**ACTIVITIES:**
1. According to the passage on Chinese takeover law below, on what date did the Securities Law come into force?
2. In the passage on Chinese takeover law below, condense the paragraph that begins "According to Article 78" into a short bulleted list that keeps its main facts.
3. Write out the portion of the passage on Chinese takeover law below between "As I have mentioned" and "the CLERP Act.", inclusive.

**PASSAGE TO READ:**
┌──

After the socialization in later 1950s, shares were disappeared in Mainland China.(5) But under the “open-door” policy, shares were re-emerged in China in 1983.(6) Before Shanghai Stock Exchange was established in December 1990, securities were traded on counter in major cities under government supervision.(7) After the foundation of Shanghai Stock Exchange and Shenzhen Stock Exchange,(8) securities trading on counter was no longer legal and all securities should be traded in stock exchanges. There was no nationwide securities regulation until Interim Provisions on the Management of the Issuing and Trading of Stocks (Interim Provisions) was issued by the State Council on 22 April 1993. Chapter 4 of the Interim Provisions focused on listed company takeovers. In the same year, the Company Law was finally promulgated by the National People’s Congress.(9) The Company Law includes some provisions on shares transfer and company merger that is related to takeover. Actually, before the Interim Provisions was issued, the Draft Securities Law had been under debate. After several years of debate, the Securities Law at last was enacted at the end of December 1998 and came into force on 1 July 1999.
As I have mentioned above, the Interim Provisions and the Securities Law only cover listed company takeovers, while the Company Law applies to other company takeovers. Due to the word limit, this short essay will mainly focus on listed company takeovers.
Chapter 4 of the Securities Law deals with takeovers, which retains basic takeover provisions in the Interim Provisions; it also makes some changes to make takeover a little easier and more efficient. I would like to summarise as follows the main takeover provisions of the Securities Law as well as the changes it has made. Meanwhile, I would like to compare them with the counterparts in CL, especially in the CLERP Act.
In Interim Provisions, a natural person was not allowed to hold 5 per thousand shares in a listed company, so only a legal person can be a takeover bidder. This limitation no longer exists in the Securities Law. This is a very important reform to the socialist China.
According to Article 78, a listed company may be taken over by bid or by agreement. The latter was not allowed in the Interim Provisions. Only Article 89 is especially about takeover by agreement, that a purchaser can conclude shares transfer agreements with the shareholders of a listed company. After the agreements are made, the purchaser should report to CSRC and the stock exchange and make a public disclosure within 3 days. The agreements shall not be carried out before the disclosure. This provision makes takeover much easier. But it is criticised for little transparency, and unfair to minority shareholders. In practice, if a person wants to take over a listed company by agreement, the person has to negotiate with the controlling shareholders; it is almost impossible to negotiate with thousands of minority shareholders.
The takeover threshold in China is 30%,(10) but it does not mean that a person can trade shares freely before he possesses 30% shares of a listed company. Under Article 79, if a person possesses 5% shares of a listed company on market, he should report to CSRC, the stock exchange and the company, and should make a public disclosure within 3 days. He is prohibited from trading the company’s shares in the prescribed period. The rule also applies whenever the person increases or decreases his share possession by 5% point of the total shares in the company. When the person possesses 30% shares of the company, he should make a takeover bid if he wants to make more purchase on market, except that it is exempted by CSRC.(11) A proportional bid is allowed under Article 82.

└──

**AVAILABLE DATA:**
┌──

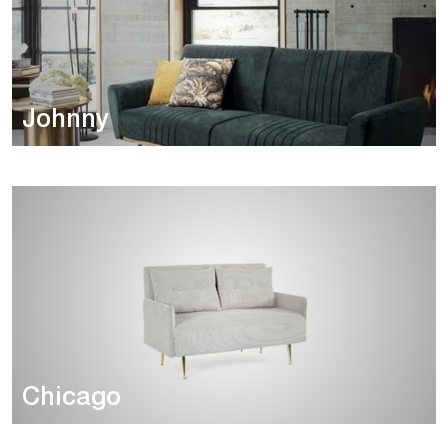
Johnny
Chicago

└──

**ANSWER SET:**
1. 1 July 1999.

2.
- Under Article 78, a listed company may be taken over by bid or by agreement. The Interim Provisions did not allow takeover by agreement.
- Article 89 lets a purchaser conclude share transfer agreements with a listed company's shareholders. The purchaser must report to CSRC and the stock exchange and make a public disclosure within 3 days. The agreements cannot be carried out before that disclosure.
- This makes takeover much easier but is criticized for little transparency and unfairness to minority shareholders.
- In practice, the purchaser must negotiate with controlling shareholders, since negotiating with thousands of minority shareholders is almost impossible.

3.
As I have mentioned above, the Interim Provisions and the Securities Law only cover listed company takeovers, while the Company Law applies to other company takeovers. Due to the word limit, this short essay will mainly focus on listed company takeovers.
Chapter 4 of the Securities Law deals with takeovers, which retains basic takeover provisions in the Interim Provisions; it also makes some changes to make takeover a little easier and more efficient. I would like to summarise as follows the main takeover provisions of the Securities Law as well as the changes it has made. Meanwhile, I would like to compare them with the counterparts in CL, especially in the CLERP Act.